As the politicians were circling for the opening of COP21 in Paris, youth activists from Climate Strike hosted a lively participatory forum in the city. Even though 10am-9pm might have been a bit too ambitious a day for some of us, there wasn’t a dull moment. We heard voices from China to Bolivia, skyped with school-age activists in Mexico and had the pleasure of meeting Kisilu, first on screen and then in person.

Kisilu is a father, farmer and climate activist from Kenya, and the protagonist of an evocative new film screened at the forum called ‘The Climate Diaries’. As droughts and destructive floods brought him face to face with the brutal realities of climate change, Kisilu took on a leading role in his community, and a journey that began with planting trees and led him all the way to Paris, where he has been invited to speak at COP21.

‘Fighting climate change is my faith,’ he said. ‘I am a preacher. And what I am determined to tell the leaders is that they must come together now. It has taken a long time, but that doesn’t mean it can’t happen. There are farmers who say, don’t bother to plant mango trees, they take ten years to fruit. But if we listened to them we wouldn’t have any mangoes.’

After lunch, frontline activists from across the world shared some of their experiences and led a strategy session. Small groups discussed how to engage children and young people, particularly in industrialized nations of the global North where the climate crisis still retains the illusion of being something that’s happening to other people, in places far away.

Much of this ‘gap’ between the actual and felt immediacy of the climate crisis is down to the political pollution in our mainstream media and education systems. Overcoming it is one of the main challenges for the next generation if we are to build a truly international climate movement. So, many proposals focused on how to cultivate a sense of connection with frontline communities elsewhere, from field trips and drama to connecting schools the world over with pen-pal programmes.

Paulina Sanchez, a youth activist from Mexico and one of the main organizers of the forum, explained that the strategy session was more than just a talking shop. In the coming months, organizers will be looking to develop new ways of raising awareness amongst school children and mobilizing more young people for and beyond next year’s Climate Strike.

‘We really wanted to create a free space today that brings together age groups and issues that are too often separated in the movement,’ she told us. ‘So we tried to get together new ideas from new people with the experience of community activists from the frontline.’

Clarity was another point they encouraged campaigners to consider. ‘Activists really need to simplify the language they use, not just for kids, but for everyone,’ said one young participant. ‘The point isn’t to sound impressive, it’s to be understood.’

But what everything seemed to come back to was the power of individual creativity. We heard from Xiuhtezcatl who, aged just 15, is a hip-hop activist, Climate Strike organizer, and the youth director of Earth Guardians: an international ‘tribe’ of environmental activists, musicians and artists ‘stepping up as leaders’ in this spirit. ‘In the light of a collapsing world, what better time to be born than now?’ he asks. ‘Because our generation gets to rewrite history.’

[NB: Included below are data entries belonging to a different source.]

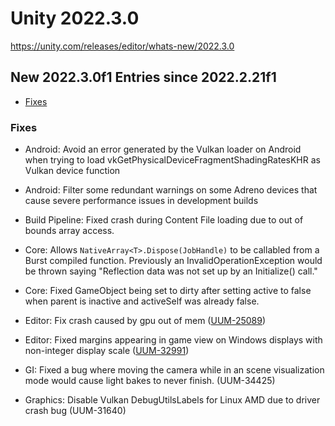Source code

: # Unity 2022.3.0

https://unity.com/releases/editor/whats-new/2022.3.0

## New 2022.3.0f1 Entries since 2022.2.21f1

- [Fixes](#fixes)


### Fixes

*   Android: Avoid an error generated by the Vulkan loader on Android when trying to load vkGetPhysicalDeviceFragmentShadingRatesKHR as Vulkan device function
    
*   Android: Filter some redundant warnings on some Adreno devices that cause severe performance issues in development builds
    
*   Build Pipeline: Fixed crash during Content File loading due to out of bounds array access.
    
*   Core: Allows `NativeArray<T>.Dispose(JobHandle)` to be callabled from a Burst compiled function. Previously an InvalidOperationException would be thrown saying "Reflection data was not set up by an Initialize() call."
    
*   Core: Fixed GameObject being set to dirty after setting active to false when parent is inactive and activeSelf was already false.
    
*   Editor: Fix crash caused by gpu out of mem ([UUM-25089](https://issuetracker.unity3d.com/issues/linux-crash-with-multiple-stack-traces-when-opening-a-project-created-from-test-track-template))
    
*   Editor: Fixed margins appearing in game view on Windows displays with non-integer display scale ([UUM-32991](https://issuetracker.unity3d.com/issues/game-view-has-huge-borders-around-when-free-aspect-is-selected-on-windows-machine))
    
*   GI: Fixed a bug where moving the camera while in an scene visualization mode would cause light bakes to never finish. (UUM-34425)
    
*   Graphics: Disable Vulkan DebugUtilsLabels for Linux AMD due to driver crash bug (UUM-31640)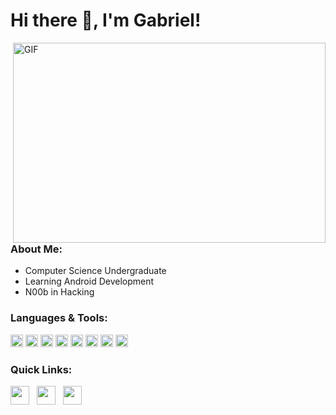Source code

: # Hi there 👋, I'm Gabriel!

<img align="right" alt="GIF" src="https://media.giphy.com/media/Dh5q0sShxgp13DwrvG/giphy.gif" width="500" height="320" />

### About Me:
- Computer Science Undergraduate
- Learning Android Development
- N00b in Hacking

### Languages & Tools:  

<code><img height="20" src="https://img.shields.io/badge/-Kotlin-black?logo=kotlin"></code>
<code><img height="20" src="https://img.shields.io/badge/-Java-black?logo=openjdk&logoColor=white"></code>
<code><img height="20" src="https://img.shields.io/badge/-Python-black?logo=python"></code>
<code><img height="20" src="https://img.shields.io/badge/-IntelliJ-black?logo=intellijidea"></code>
<code><img height="20" src="https://img.shields.io/badge/-Git-black?logo=git"></code>
<code><img height="20" src="https://img.shields.io/badge/-GitHub-black?logo=github"></code>
<code><img height="20" src="https://img.shields.io/badge/-Windows-black?logo=windows&logoColor=blue"></code>
<code><img height="20" src="https://img.shields.io/badge/-Google-black?logo=google&logoColor=red"></code>

### Quick Links:  
<a href="mailto:monteirogomesgabriel@gmail.com"><img height="30" src="https://github.com/anirudhbelwadi/anirudhbelwadi/blob/master/images/email.png"></a>&nbsp;&nbsp;
<a href="https://www.instagram.com/gabrielmntrg/"><img height="30" src="https://github.com/anirudhbelwadi/anirudhbelwadi/blob/master/images/insta.png"></a>&nbsp;&nbsp;
<a href="https://www.github.com/gabrielmntrg"><img height="30" src="https://cdn.jsdelivr.net/gh/devicons/devicon/icons/github/github-original.svg">
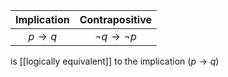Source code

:| Implication | Contrapositive | 
| :-: | :-: | 
| $p\rightarrow q$ | $\neg q\rightarrow\neg p$ | 

is [[logically equivalent]] to the implication ($p\rightarrow q$)
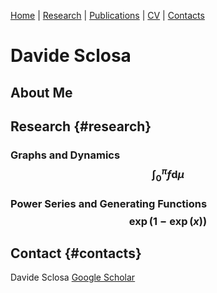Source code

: [Home](#home) | [Research](#research) | [Publications](#publications) | [CV](#cv) | [Contacts](#contacts)



# Davide Sclosa

## About Me

## Research {#research}
### Graphs and Dynamics $$\int_0^\pi f \mathrm d \mu$$
### Power Series and Generating Functions $$\exp(1-\exp(x))$$


## Contact {#contacts}
Davide Sclosa
[Google Scholar]([https://www.example.com](https://scholar.google.com/citations?user=B392PEAAAAAJ&hl=en))











<script
  src="https://cdn.mathjax.org/mathjax/latest/MathJax.js?config=TeX-AMS-MML_HTMLorMML"
  type="text/javascript">
</script>





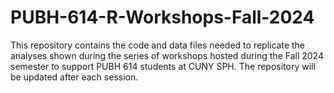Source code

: # PUBH-614-R-Workshops-Fall-2024
This repository contains the code and data files needed to replicate the analyses shown during the series of workshops hosted during the Fall 2024 semester to support PUBH 614 students at CUNY SPH. The repository will be updated after each session. 
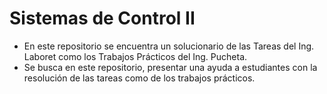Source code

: # Sistemas de Control II

 - En este repositorio se encuentra un solucionario de las Tareas del Ing. Laboret como los Trabajos Prácticos del Ing. Pucheta.
 - Se busca en este repositorio, presentar una ayuda a estudiantes con la resolución de las tareas como de los trabajos prácticos.
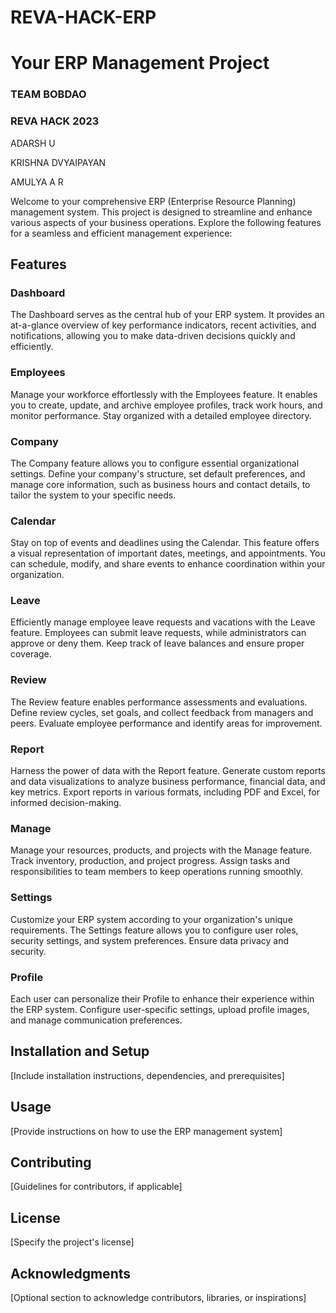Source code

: # REVA-HACK-ERP
# Your ERP Management Project
### TEAM BOBDAO 
### REVA HACK 2023

ADARSH U

KRISHNA DVYAIPAYAN

AMULYA A R

Welcome to your comprehensive ERP (Enterprise Resource Planning) management system. This project is designed to streamline and enhance various aspects of your business operations. Explore the following features for a seamless and efficient management experience:

## Features

### Dashboard

The Dashboard serves as the central hub of your ERP system. It provides an at-a-glance overview of key performance indicators, recent activities, and notifications, allowing you to make data-driven decisions quickly and efficiently.

### Employees

Manage your workforce effortlessly with the Employees feature. It enables you to create, update, and archive employee profiles, track work hours, and monitor performance. Stay organized with a detailed employee directory.

### Company

The Company feature allows you to configure essential organizational settings. Define your company's structure, set default preferences, and manage core information, such as business hours and contact details, to tailor the system to your specific needs.

### Calendar

Stay on top of events and deadlines using the Calendar. This feature offers a visual representation of important dates, meetings, and appointments. You can schedule, modify, and share events to enhance coordination within your organization.

### Leave

Efficiently manage employee leave requests and vacations with the Leave feature. Employees can submit leave requests, while administrators can approve or deny them. Keep track of leave balances and ensure proper coverage.

### Review

The Review feature enables performance assessments and evaluations. Define review cycles, set goals, and collect feedback from managers and peers. Evaluate employee performance and identify areas for improvement.

### Report

Harness the power of data with the Report feature. Generate custom reports and data visualizations to analyze business performance, financial data, and key metrics. Export reports in various formats, including PDF and Excel, for informed decision-making.

### Manage

Manage your resources, products, and projects with the Manage feature. Track inventory, production, and project progress. Assign tasks and responsibilities to team members to keep operations running smoothly.

### Settings

Customize your ERP system according to your organization's unique requirements. The Settings feature allows you to configure user roles, security settings, and system preferences. Ensure data privacy and security.

### Profile

Each user can personalize their Profile to enhance their experience within the ERP system. Configure user-specific settings, upload profile images, and manage communication preferences.

## Installation and Setup

[Include installation instructions, dependencies, and prerequisites]

## Usage

[Provide instructions on how to use the ERP management system]

## Contributing

[Guidelines for contributors, if applicable]

## License

[Specify the project's license]

## Acknowledgments

[Optional section to acknowledge contributors, libraries, or inspirations]
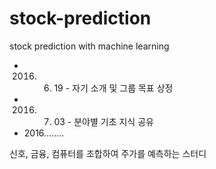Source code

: # stock-prediction
stock prediction with machine learning

* 2016. 06. 19 - 자기 소개 및 그룹 목표 상정
* 2016. 07. 03 - 분야별 기초 지식 공유
* 2016........



신호, 금융, 컴퓨터를 조합하여 주가를 예측하는 스터디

But that means letting them be its authors. Self-directed, artistic expression by young people in the medium they’re passionate about achieves two vital goals: it can be one of the best ways to communicate a sense of connection; and it demands the degree of autonomy necessary to give young people a sense of ownership over what will, if it is to survive and succeed, be their movement.

The founding students’ goal was to mobilize at least a million students in walk-outs during the summit. Clearly, an undertaking of this scale will take many more summits and much hard-graft to achieve. But their ambition matches the enormity of the task ahead. And for that, the students deserve much respect; it is exactly what is needed. The forces of capital threaten the world they will inherit, and so they must take their place at the forefront of resistance. Climate Strike has only just begun, but it is a promising contribution to the climate justice movement.